To do | Exactly how many lines in the entries contain "Chính"? Give that number alone.

Stored items:

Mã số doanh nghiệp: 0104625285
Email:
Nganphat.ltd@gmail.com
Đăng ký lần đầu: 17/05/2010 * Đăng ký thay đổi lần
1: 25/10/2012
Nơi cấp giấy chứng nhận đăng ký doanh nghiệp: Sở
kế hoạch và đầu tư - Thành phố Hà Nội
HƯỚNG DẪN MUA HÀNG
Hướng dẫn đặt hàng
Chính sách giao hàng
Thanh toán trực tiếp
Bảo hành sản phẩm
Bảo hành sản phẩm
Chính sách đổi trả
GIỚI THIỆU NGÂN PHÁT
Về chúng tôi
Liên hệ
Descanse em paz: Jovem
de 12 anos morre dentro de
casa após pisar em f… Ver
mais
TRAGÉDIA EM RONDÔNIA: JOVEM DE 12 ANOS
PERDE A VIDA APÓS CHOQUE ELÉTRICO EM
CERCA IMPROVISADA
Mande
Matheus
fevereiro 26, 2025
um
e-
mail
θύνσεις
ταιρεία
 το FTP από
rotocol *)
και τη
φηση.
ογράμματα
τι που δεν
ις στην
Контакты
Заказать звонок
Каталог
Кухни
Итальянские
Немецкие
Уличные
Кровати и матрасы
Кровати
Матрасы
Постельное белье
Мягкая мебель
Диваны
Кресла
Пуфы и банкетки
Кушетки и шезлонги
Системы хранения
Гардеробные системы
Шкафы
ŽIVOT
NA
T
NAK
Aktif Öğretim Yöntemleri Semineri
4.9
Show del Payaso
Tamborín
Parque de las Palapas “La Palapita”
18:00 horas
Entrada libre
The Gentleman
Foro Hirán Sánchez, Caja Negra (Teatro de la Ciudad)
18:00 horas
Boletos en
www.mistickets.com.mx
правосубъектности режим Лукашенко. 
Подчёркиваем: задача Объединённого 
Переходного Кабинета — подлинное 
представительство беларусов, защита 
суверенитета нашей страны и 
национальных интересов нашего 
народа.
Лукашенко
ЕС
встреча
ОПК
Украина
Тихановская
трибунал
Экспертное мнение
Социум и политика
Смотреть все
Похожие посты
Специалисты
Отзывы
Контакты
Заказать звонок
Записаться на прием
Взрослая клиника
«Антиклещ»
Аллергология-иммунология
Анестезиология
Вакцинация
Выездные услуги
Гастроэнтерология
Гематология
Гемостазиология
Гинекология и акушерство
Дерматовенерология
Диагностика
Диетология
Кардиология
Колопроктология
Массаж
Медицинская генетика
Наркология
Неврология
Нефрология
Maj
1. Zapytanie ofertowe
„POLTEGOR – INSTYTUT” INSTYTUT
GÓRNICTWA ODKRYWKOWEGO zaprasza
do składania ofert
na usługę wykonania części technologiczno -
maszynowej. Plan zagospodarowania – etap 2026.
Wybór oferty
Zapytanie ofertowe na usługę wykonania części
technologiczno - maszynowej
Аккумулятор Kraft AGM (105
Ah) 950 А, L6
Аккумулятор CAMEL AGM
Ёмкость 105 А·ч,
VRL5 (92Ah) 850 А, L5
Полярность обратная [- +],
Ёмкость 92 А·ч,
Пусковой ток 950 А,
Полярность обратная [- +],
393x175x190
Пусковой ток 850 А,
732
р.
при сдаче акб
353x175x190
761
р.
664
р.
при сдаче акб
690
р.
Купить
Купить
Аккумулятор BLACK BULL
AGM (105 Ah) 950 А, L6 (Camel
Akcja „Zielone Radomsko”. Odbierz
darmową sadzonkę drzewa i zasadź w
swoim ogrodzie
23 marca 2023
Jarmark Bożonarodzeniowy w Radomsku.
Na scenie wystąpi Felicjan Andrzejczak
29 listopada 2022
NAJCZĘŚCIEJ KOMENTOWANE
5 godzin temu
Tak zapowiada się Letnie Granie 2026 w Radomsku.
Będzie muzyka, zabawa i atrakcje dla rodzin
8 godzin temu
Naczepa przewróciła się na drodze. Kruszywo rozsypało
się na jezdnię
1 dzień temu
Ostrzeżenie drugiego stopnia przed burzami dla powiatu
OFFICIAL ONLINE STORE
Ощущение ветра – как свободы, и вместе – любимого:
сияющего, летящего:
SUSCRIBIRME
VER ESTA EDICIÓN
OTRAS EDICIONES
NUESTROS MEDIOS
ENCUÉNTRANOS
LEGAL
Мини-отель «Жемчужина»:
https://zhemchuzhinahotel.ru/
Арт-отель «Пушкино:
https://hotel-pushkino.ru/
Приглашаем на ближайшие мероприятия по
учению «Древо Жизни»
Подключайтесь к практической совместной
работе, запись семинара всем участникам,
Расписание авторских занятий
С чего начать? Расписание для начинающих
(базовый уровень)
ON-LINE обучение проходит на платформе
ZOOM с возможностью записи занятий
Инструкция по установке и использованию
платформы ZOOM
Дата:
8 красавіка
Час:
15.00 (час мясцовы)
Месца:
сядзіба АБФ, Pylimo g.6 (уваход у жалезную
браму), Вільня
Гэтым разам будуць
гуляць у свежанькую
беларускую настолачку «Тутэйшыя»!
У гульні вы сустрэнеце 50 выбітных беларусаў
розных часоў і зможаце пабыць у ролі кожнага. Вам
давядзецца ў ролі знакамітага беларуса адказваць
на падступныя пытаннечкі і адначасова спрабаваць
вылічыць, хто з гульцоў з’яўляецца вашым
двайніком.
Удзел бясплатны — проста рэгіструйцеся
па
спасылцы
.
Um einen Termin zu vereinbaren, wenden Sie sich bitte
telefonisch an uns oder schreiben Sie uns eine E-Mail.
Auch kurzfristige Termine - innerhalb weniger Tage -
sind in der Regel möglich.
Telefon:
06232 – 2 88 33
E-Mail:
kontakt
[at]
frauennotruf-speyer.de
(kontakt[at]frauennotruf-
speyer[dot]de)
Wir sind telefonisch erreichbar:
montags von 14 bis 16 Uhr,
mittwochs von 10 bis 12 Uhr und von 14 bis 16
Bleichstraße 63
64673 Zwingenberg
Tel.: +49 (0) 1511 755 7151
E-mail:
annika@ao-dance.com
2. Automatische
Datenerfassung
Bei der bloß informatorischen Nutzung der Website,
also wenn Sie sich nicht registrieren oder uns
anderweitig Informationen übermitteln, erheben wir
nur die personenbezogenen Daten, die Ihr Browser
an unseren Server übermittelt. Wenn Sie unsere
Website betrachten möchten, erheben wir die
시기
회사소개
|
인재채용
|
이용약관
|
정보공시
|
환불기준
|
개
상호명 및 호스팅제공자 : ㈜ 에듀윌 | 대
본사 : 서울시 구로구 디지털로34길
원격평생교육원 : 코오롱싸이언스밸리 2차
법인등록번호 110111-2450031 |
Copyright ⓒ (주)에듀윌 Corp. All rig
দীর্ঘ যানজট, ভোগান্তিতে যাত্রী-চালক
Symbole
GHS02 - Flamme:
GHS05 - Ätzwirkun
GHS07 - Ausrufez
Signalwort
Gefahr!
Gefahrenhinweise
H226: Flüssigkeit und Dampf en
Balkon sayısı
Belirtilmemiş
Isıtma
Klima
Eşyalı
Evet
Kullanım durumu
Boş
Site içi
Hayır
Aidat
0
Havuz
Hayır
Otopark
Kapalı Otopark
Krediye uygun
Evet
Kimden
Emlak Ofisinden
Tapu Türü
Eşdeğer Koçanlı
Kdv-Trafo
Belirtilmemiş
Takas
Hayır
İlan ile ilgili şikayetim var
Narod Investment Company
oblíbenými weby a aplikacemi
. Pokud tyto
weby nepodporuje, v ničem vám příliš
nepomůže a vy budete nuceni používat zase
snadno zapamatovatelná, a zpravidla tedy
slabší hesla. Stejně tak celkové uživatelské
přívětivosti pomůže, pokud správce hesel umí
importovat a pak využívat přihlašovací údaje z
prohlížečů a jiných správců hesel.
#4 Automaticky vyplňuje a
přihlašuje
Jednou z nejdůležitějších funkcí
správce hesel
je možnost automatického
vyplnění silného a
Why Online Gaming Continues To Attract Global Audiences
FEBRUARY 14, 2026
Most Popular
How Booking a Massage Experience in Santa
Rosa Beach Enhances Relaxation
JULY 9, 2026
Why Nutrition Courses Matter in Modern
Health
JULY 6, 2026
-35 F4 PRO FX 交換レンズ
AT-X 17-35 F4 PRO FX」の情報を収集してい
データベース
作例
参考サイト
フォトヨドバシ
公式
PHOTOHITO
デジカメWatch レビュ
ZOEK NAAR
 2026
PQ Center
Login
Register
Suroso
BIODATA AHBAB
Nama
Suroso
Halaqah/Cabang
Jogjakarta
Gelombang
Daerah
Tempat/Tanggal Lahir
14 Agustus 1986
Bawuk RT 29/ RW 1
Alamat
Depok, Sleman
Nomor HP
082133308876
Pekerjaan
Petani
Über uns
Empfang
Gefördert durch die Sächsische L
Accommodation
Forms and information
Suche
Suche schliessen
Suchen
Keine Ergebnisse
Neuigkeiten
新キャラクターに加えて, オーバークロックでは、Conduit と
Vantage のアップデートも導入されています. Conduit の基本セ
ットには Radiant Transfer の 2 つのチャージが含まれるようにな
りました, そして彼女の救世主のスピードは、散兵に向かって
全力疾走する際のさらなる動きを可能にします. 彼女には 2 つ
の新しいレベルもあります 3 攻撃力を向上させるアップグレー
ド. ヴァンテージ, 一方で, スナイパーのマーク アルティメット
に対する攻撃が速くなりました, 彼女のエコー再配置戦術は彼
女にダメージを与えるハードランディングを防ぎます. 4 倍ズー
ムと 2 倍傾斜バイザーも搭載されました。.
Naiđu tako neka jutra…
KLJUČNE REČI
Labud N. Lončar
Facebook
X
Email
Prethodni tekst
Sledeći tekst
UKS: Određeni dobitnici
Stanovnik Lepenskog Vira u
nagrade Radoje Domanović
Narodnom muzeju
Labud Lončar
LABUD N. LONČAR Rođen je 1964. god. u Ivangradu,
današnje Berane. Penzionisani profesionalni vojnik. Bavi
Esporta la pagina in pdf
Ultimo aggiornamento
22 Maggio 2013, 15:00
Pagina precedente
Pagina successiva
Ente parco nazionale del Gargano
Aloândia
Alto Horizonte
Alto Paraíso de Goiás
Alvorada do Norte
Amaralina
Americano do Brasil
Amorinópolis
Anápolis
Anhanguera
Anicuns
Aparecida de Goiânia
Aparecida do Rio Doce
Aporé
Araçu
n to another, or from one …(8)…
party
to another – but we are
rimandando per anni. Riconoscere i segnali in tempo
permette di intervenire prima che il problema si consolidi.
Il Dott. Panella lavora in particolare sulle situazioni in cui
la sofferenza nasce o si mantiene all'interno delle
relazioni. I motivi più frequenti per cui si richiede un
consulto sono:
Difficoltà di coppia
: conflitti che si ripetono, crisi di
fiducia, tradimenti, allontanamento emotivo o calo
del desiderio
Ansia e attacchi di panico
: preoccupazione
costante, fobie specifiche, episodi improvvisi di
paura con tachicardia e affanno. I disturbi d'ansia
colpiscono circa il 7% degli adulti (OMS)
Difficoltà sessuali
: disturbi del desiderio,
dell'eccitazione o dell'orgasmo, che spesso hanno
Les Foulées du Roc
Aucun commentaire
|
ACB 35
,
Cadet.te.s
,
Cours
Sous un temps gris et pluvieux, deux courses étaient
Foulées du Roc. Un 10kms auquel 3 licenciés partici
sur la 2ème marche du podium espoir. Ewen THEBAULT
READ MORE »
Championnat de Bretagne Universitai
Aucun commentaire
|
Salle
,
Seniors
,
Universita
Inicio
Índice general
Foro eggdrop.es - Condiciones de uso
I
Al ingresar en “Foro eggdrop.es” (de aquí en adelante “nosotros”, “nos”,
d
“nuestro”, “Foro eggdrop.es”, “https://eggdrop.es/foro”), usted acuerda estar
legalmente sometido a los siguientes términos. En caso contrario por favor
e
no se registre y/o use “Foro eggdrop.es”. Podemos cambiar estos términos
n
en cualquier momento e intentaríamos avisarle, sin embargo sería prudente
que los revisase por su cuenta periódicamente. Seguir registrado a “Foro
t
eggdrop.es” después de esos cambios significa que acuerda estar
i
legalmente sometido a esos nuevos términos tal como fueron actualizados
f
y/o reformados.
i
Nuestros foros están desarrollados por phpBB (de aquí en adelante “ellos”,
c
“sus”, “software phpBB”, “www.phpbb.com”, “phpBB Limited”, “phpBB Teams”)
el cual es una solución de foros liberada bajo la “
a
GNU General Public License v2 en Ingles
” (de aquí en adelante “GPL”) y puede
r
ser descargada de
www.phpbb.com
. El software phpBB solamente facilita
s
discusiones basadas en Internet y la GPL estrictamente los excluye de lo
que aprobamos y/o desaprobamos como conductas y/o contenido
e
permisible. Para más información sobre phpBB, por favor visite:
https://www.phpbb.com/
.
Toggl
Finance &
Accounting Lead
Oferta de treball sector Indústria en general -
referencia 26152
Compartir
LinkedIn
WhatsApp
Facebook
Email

Output of the exercise | 2